New tick-born illness in Mississippi causes life-long allergy

FLORA, Miss. (WJTV) - Ticks are found all over the United States and are particularly bad in the south.

With the illnesses they carry, they’re not just a nuisance, one bite could change your life forever.

That’s what’s happened to one Flora woman.

Leigh Bailey said  “It was a tick that was on the back of my neck and I missed it."

"It was on me for a day; about 24 hours.”

Bailey had been an avid hunter, until a couple years ago, after a Lone Star tick bit her while on a turkey hunting trip. Now, it's a trip she’ll never forget.  

She explains she contracted what's now being called Alpha-gal; A tick-born illness which makes one very allergic to the meat of mammals.

She found she's now highly allergic to red meat, which causes her skin to break out in extreme hives and to have G.I. issues. She says others whom she knows with the illness have experienced anaphylactic shock after contact with red meat.

Ironically and luckily, Bailey and her husband own and operate an organic vegetable operation called Salad Days.

She laughingly says she's glad she's not a beef cattle farmer and is surrounded by all the healthy vegetables she could want, but she can no longer enjoy a good, old-fashioned hamburger. Instead, she's says she's learning to try things like an "Emu burger."

Bailey is not the only one doctors diagnosed in the area, with the relatively new illness.

When she finally found a doctor who said he knew what her ailment was, he told her he also had around 100 other patients with Alpha-gal.

With so many people having come down with this illness in this area, use precaution when going outdoors. Light-colored clothing, properly covering your skin and tick repelling spray are encouraged by health professionals.

While Bailey says she still enjoys the occasional hunting trip with the girls and the outdoors, things are different now. She’s fearful and cautious.

Bailey says all Lone Star ticks carry the carbohydrate which is transmitted to humans from the last animal host of the tick.

### Extracted records
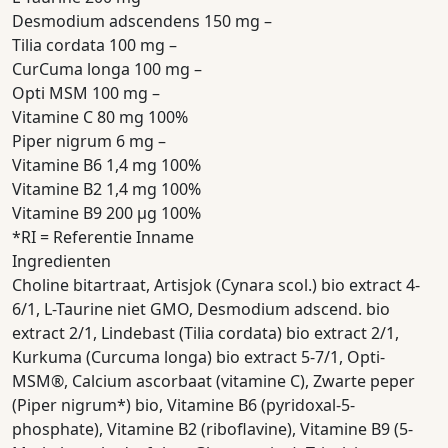
Desmodium adscendens 150 mg –
Tilia cordata 100 mg –
CurCuma longa 100 mg –
Opti MSM 100 mg –
Vitamine C 80 mg 100%
Piper nigrum 6 mg –
Vitamine B6 1,4 mg 100%
Vitamine B2 1,4 mg 100%
Vitamine B9 200 µg 100%
*RI = Referentie Inname
Ingredienten
Choline bitartraat, Artisjok (Cynara scol.) bio extract 4-
6/1, L-Taurine niet GMO, Desmodium adscend. bio
extract 2/1, Lindebast (Tilia cordata) bio extract 2/1,
Kurkuma (Curcuma longa) bio extract 5-7/1, Opti-
MSM®, Calcium ascorbaat (vitamine C), Zwarte peper
(Piper nigrum*) bio, Vitamine B6 (pyridoxal-5-
phosphate), Vitamine B2 (riboflavine), Vitamine B9 (5-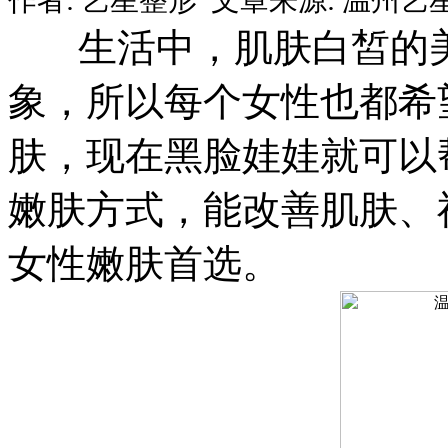
生活中，肌肤白皙的美
象，所以每个女性也都希
肤，现在黑脸娃娃就可以
嫩肤方式，能改善肌肤、
女性嫩肤首选。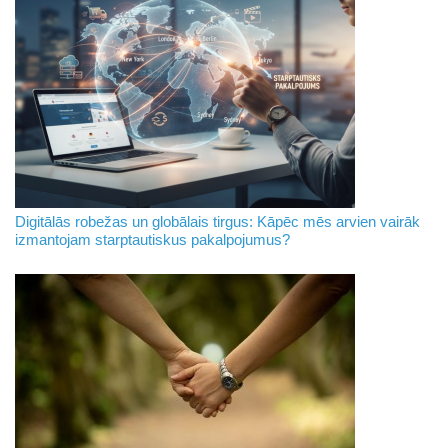
Digitālās robežas un globālais tirgus: Kāpēc mēs arvien vairāk
izmantojam starptautiskus pakalpojumus?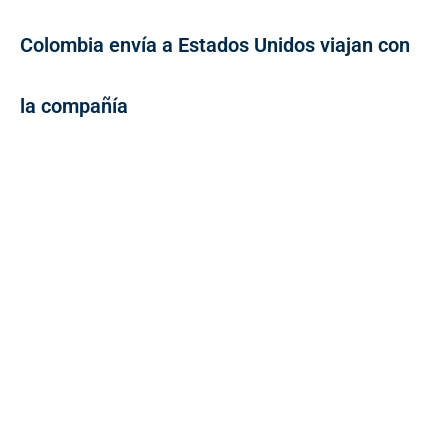
Colombia envía a Estados Unidos viajan con
la compañía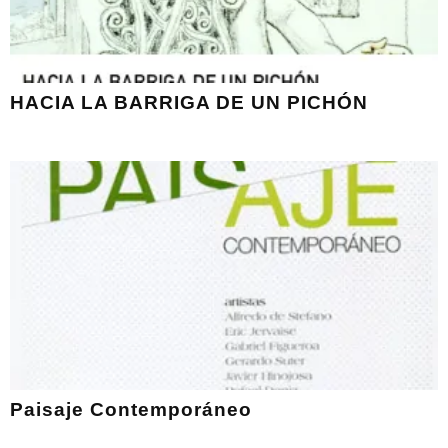
HACIA LA BARRIGA DE UN PICHÓN
Paisaje Contemporáneo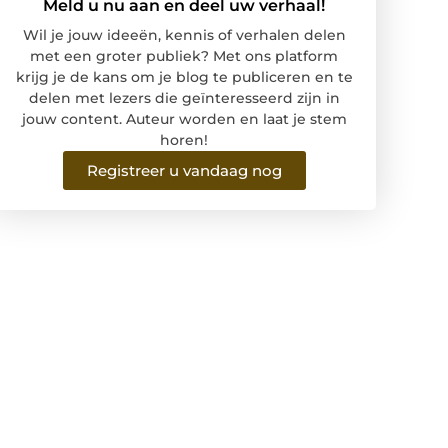
Meld u nu aan en deel uw verhaal!
Wil je jouw ideeën, kennis of verhalen delen
met een groter publiek? Met ons platform
krijg je de kans om je blog te publiceren en te
delen met lezers die geïnteresseerd zijn in
jouw content. Auteur worden en laat je stem
horen!
Registreer u vandaag nog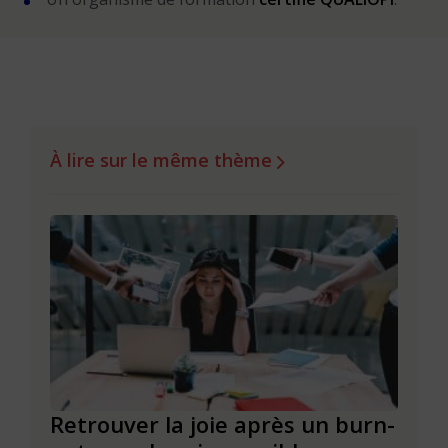
À lire sur le même thème
ue
Retrouver la joie après un burn-
La j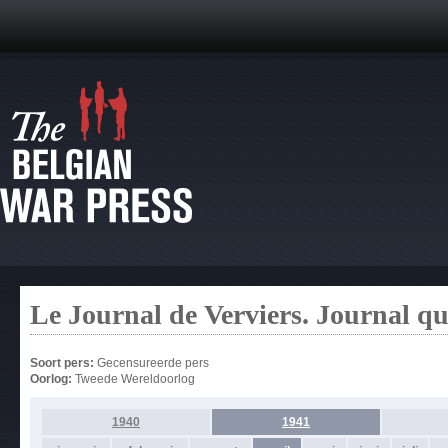
Le Journal de Verviers. Journal q
Soort pers:
Gecensureerde pers
Oorlog:
Tweede Wereldoorlog
1940
1941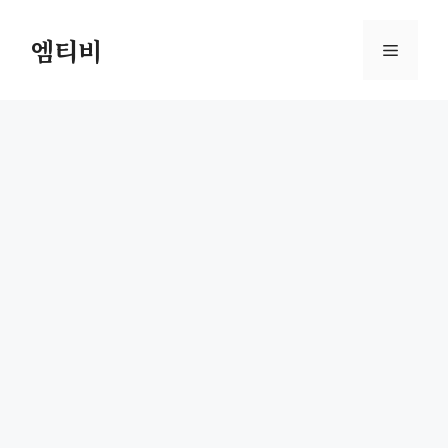
컨
텐
엠티비
메
츠
로
뉴
건
너
뛰
기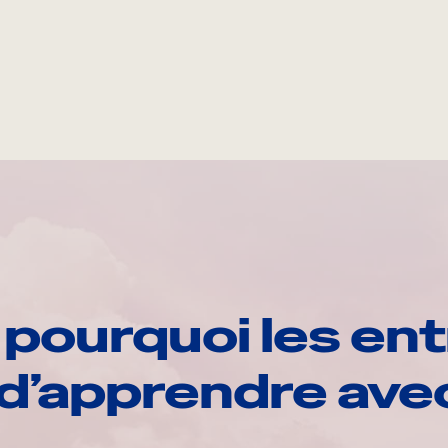
pourquoi les ent
d’apprendre av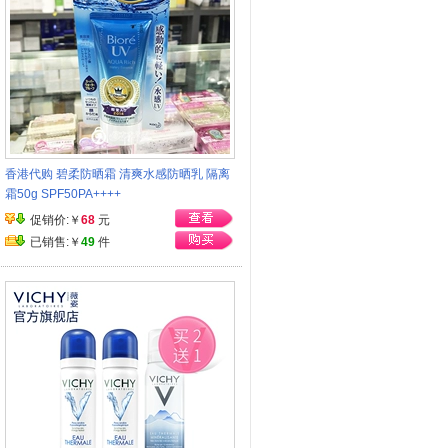
香港代购 碧柔防晒霜 清爽水感防晒乳 隔离
霜50g SPF50PA++++
促销价:￥
68
元
已销售:￥
49
件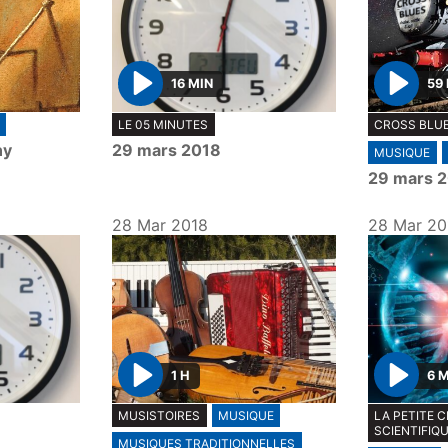
16 MIN
59
P
P
LE 05 MINUTES
CROSS BLUE
l
l
ny
29 mars 2018
MUSIQUE
a
a
29 mars 
y
y
28 Mar 2018
28 Mar 20
1 H
6 
P
P
MUSISTOIRES
MUSIQUE
LA PETITE 
l
l
SCIENTIFIQ
MUSIQUES TRADITIONNELLES
a
a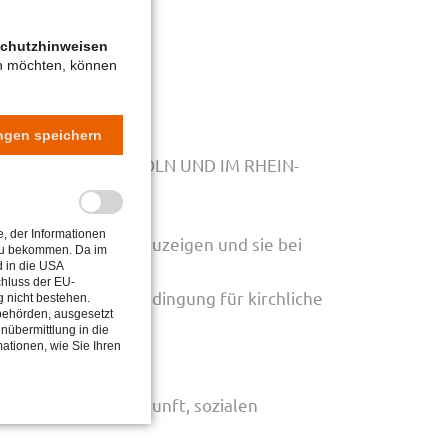
chutzhinweisen
en möchten, können
ungen speichern
V IN DER STADT KÖLN UND IM RHEIN-
, der Informationen
nsperspektiven aufzuzeigen und sie bei
 zu bekommen. Da im
d in die USA
chluss der EU-
konzept, das die Bedingung für kirchliche
 nicht bestehen.
sbehörden, ausgesetzt
enübermittlung in die
mationen, wie Sie Ihren
gig von ihrer Herkunft, sozialen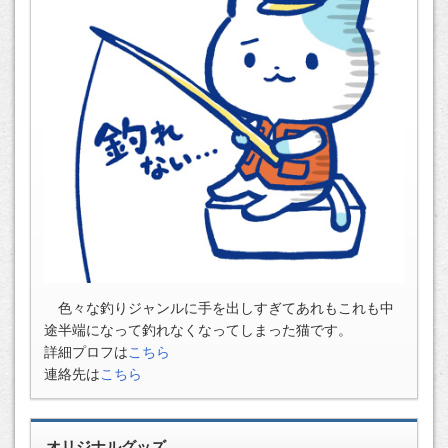
色々な釣りジャンルに手を出しすぎてあれもこれも中
途半端になって釣れなくなってしまった猫です。
詳細プロフは
こちら
連絡先は
こちら
オリジナルグッズ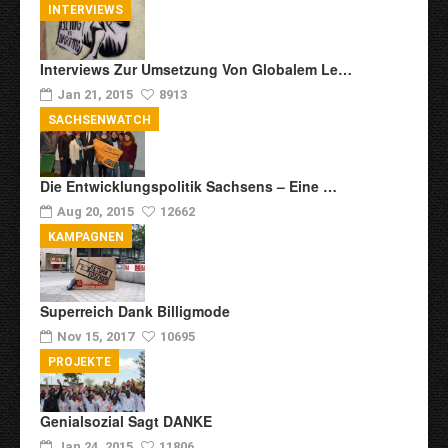
INTERVIEWS
Interviews Zur Umsetzung Von Globalem Le…
Jan 21, 2015
8913
SACHSENWATCH
Die Entwicklungspolitik Sachsens – Eine …
Aug 20, 2015
12662
KAMPAGNEN
Superreich Dank Billigmode
Nov 15, 2017
10695
PROJEKTE
Genialsozial Sagt DANKE
Jan 24, 2015
11806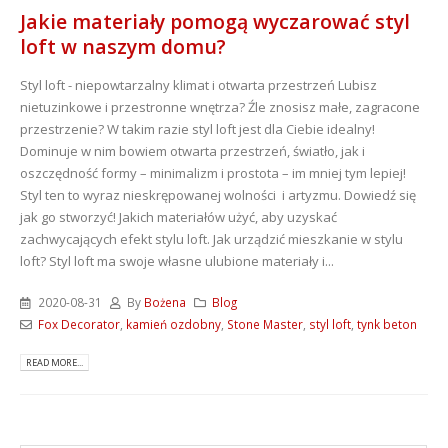
Jakie materiały pomogą wyczarować styl
loft w naszym domu?
Styl loft - niepowtarzalny klimat i otwarta przestrzeń Lubisz
nietuzinkowe i przestronne wnętrza? Źle znosisz małe, zagracone
przestrzenie? W takim razie styl loft jest dla Ciebie idealny!
Dominuje w nim bowiem otwarta przestrzeń, światło, jak i
oszczędność formy – minimalizm i prostota – im mniej tym lepiej!
Styl ten to wyraz nieskrępowanej wolności i artyzmu. Dowiedź się
jak go stworzyć! Jakich materiałów użyć, aby uzyskać
zachwycających efekt stylu loft. Jak urządzić mieszkanie w stylu
loft? Styl loft ma swoje własne ulubione materiały i...
2020-08-31
By
Bożena
Blog
Fox Decorator
,
kamień ozdobny
,
Stone Master
,
styl loft
,
tynk beton
READ MORE...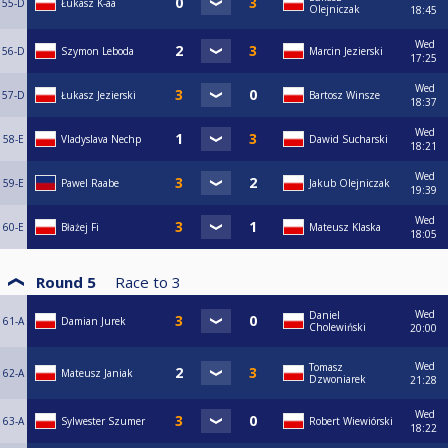
55-D
Łukasz K-aa
Olejniczak
18:45
Wed
56-D
Szymon Leboda
Marcin Jezierski
17:25
Wed
57-D
Łukasz Jezierski
Bartosz Winsze
18:37
Wed
58-E
Vladyslava Nechp
Dawid Sucharski
18:21
Wed
59-E
Pawel Raabe
Jakub Olejniczak
19:39
Wed
60-E
Błażej Fi
Mateusz Klaska
18:05
Round 5
Race to
3
Wed
Daniel
61-A
Damian Jurek
Cholewiński
20:00
Wed
Tomasz
62-A
Mateusz Janiak
Dzwoniarek
21:28
Wed
63-A
Sylwester Szumer
Robert Wiewiórski
18:22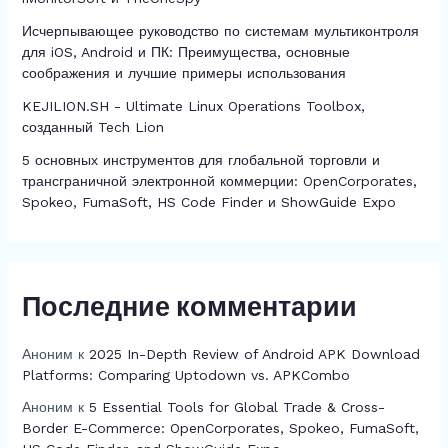
Исчерпывающее руководство по системам мультиконтроля
для iOS, Android и ПК: Преимущества, основные
соображения и лучшие примеры использования
KEJILION.SH - Ultimate Linux Operations Toolbox,
созданный Tech Lion
5 основных инструментов для глобальной торговли и
трансграничной электронной коммерции: OpenCorporates,
Spokeo, FumaSoft, HS Code Finder и ShowGuide Expo
Последние комментарии
Аноним
к
2025 In-Depth Review of Android APK Download
Platforms: Comparing Uptodown vs. APKCombo
Аноним
к
5 Essential Tools for Global Trade & Cross-
Border E-Commerce: OpenCorporates, Spokeo, FumaSoft,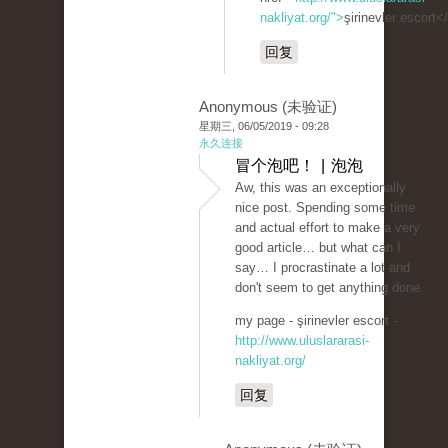
nakliyat.org/">
şirinevler escort<
回复
Anonymous (未验证)
星期三, 06/05/2019 - 09:28
永久连接
冒个泡吧！ | 泡泡
Aw, this was an exceptionally
nice post. Spending some time
and actual effort to make a very
good article… but what can I
say… I procrastinate a lot and
don't seem to get anything done.
my page - şirinevler escort -
http://www.uluslararasi-
nakliyat.org/
回复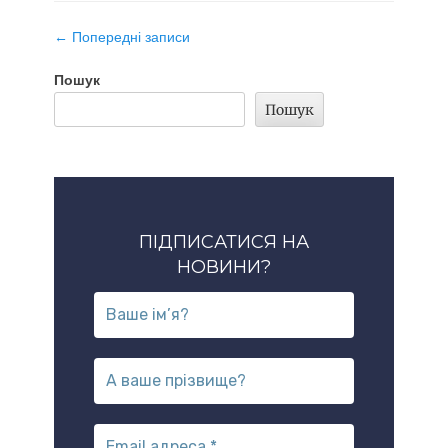
Навігація
←
Попередні записи
по
запису
Пошук
Пошук
ПІДПИСАТИСЯ НА
НОВИНИ?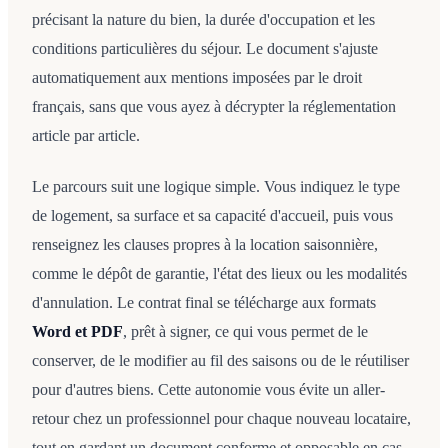
précisant la nature du bien, la durée d'occupation et les
conditions particulières du séjour. Le document s'ajuste
automatiquement aux mentions imposées par le droit
français, sans que vous ayez à décrypter la réglementation
article par article.
Le parcours suit une logique simple. Vous indiquez le type
de logement, sa surface et sa capacité d'accueil, puis vous
renseignez les clauses propres à la location saisonnière,
comme le dépôt de garantie, l'état des lieux ou les modalités
d'annulation. Le contrat final se télécharge aux formats
Word et PDF
, prêt à signer, ce qui vous permet de le
conserver, de le modifier au fil des saisons ou de le réutiliser
pour d'autres biens. Cette autonomie vous évite un aller-
retour chez un professionnel pour chaque nouveau locataire,
tout en gardant un document conforme et opposable en cas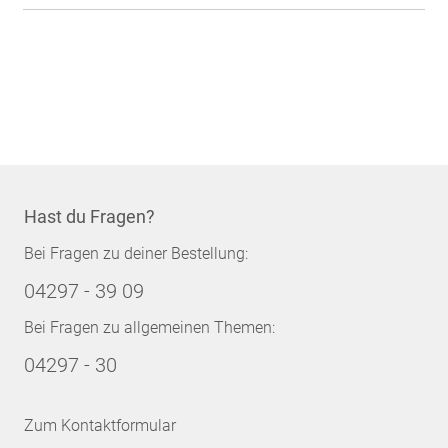
Hast du Fragen?
Bei Fragen zu deiner Bestellung:
04297 - 39 09
Bei Fragen zu allgemeinen Themen:
04297 - 30
Zum Kontaktformular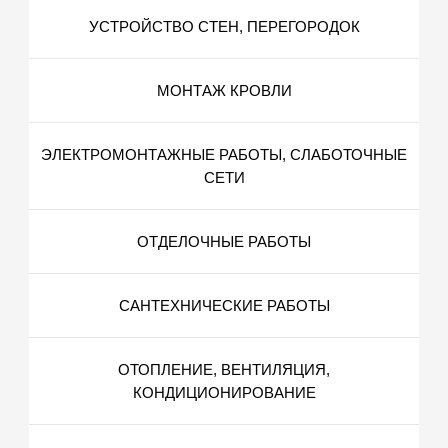
УСТРОЙСТВО СТЕН, ПЕРЕГОРОДОК
МОНТАЖ КРОВЛИ
ЭЛЕКТРОМОНТАЖНЫЕ РАБОТЫ, СЛАБОТОЧНЫЕ
СЕТИ
ОТДЕЛОЧНЫЕ РАБОТЫ
САНТЕХНИЧЕСКИЕ РАБОТЫ
ОТОПЛЕНИЕ, ВЕНТИЛЯЦИЯ,
КОНДИЦИОНИРОВАНИЕ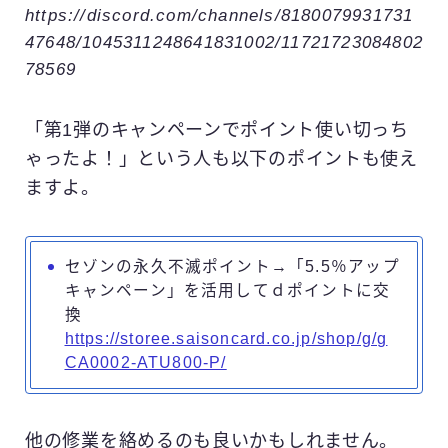
https://discord.com/channels/8180079931731
47648/1045311248641831002/11721723084802
78569
「第1弾のキャンペーンでポイント使い切っち
ゃったよ！」という人も以下のポイントも使え
ますよ。
セゾンの永久不滅ポイント→「5.5％アップ
キャンペーン」を活用してｄポイントに交
換
https://storee.saisoncard.co.jp/shop/g/g
CA0002-ATU800-P/
他の修業を絡めるのも良いかもしれません。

### Requirement A
From the tick article, echo the passage starting at "When she finally" and ending at "fearful and cautious.".
### Requirement B
According to the tick article, why should people in the area take precautions when going outdoors?

### Written answer A
When she finally found a doctor who said he knew what her ailment was, he told her he also had around 100 other patients with Alpha-gal.

With so many people having come down with this illness in this area, use precaution when going outdoors. Light-colored clothing, properly covering your skin and tick repelling spray are encouraged by health professionals.

While Bailey says she still enjoys the occasional hunting trip with the girls and the outdoors, things are different now. She’s fearful and cautious.

### Written answer B
So many people in the area have come down with Alpha-gal, the tick-borne illness that causes an allergy to mammal meat. Health professionals therefore encourage light-colored clothing, properly covered skin and tick-repelling spray.